(Aim of the exercise) Put the data from the line with "phylum: Arthropoda" through the end of the data into a two-column CSV with the columns rank and name. Write one row per line, with each value in its own quoted field and any line breaks turned into spaces.

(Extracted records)

* * *

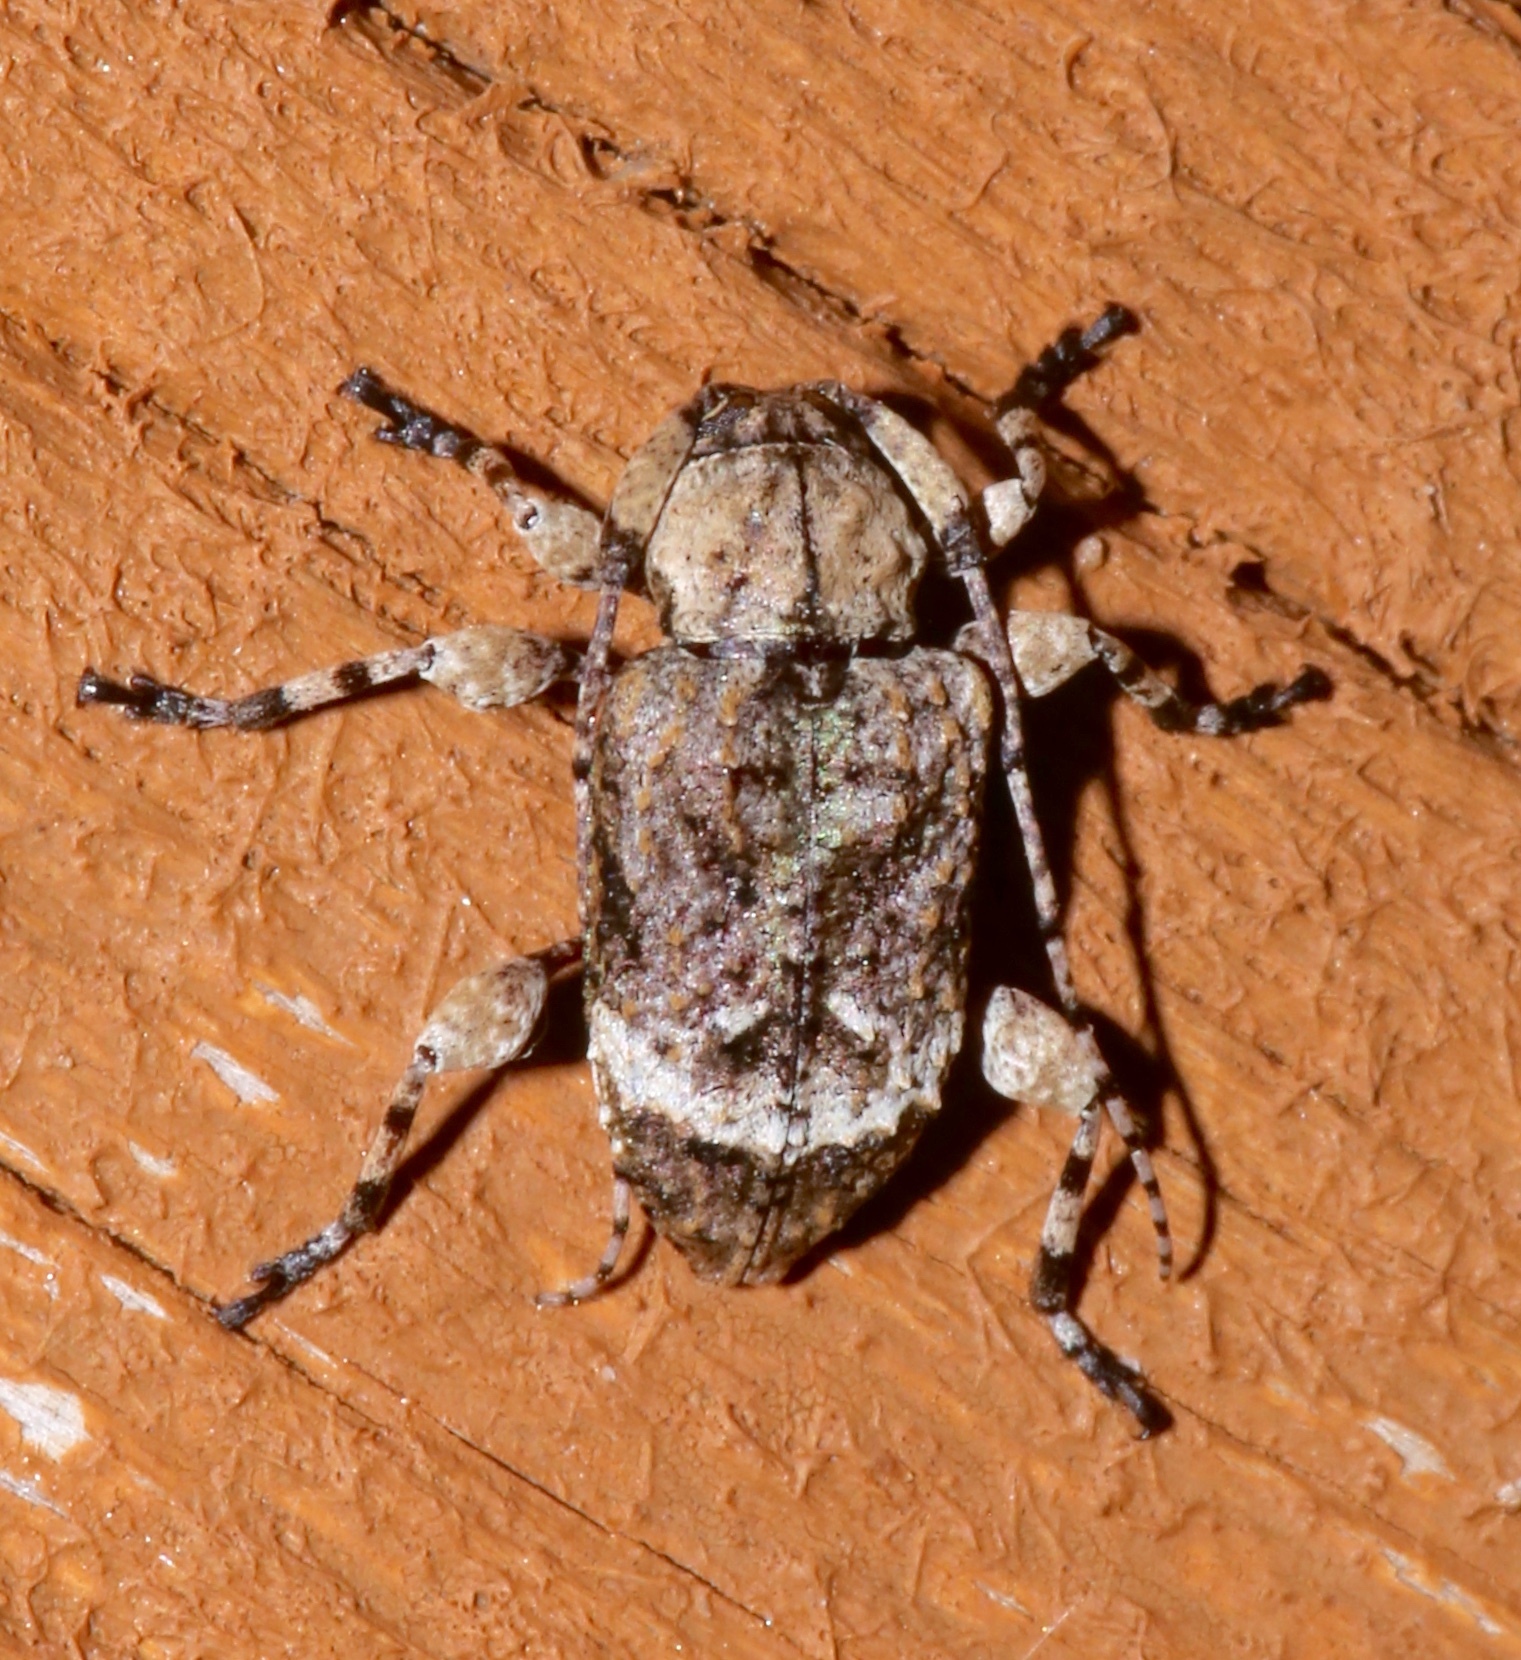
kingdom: Animalia
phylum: Arthropoda
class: Insecta
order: Coleoptera
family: Cerambycidae
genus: Leptostylus
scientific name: Leptostylus transversus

* * *

(Answer to the exercise)
rank,name
"phylum:","Arthropoda"
"class:","Insecta"
"order:","Coleoptera"
"family:","Cerambycidae"
"genus:","Leptostylus"
"scientific name:","Leptostylus transversus"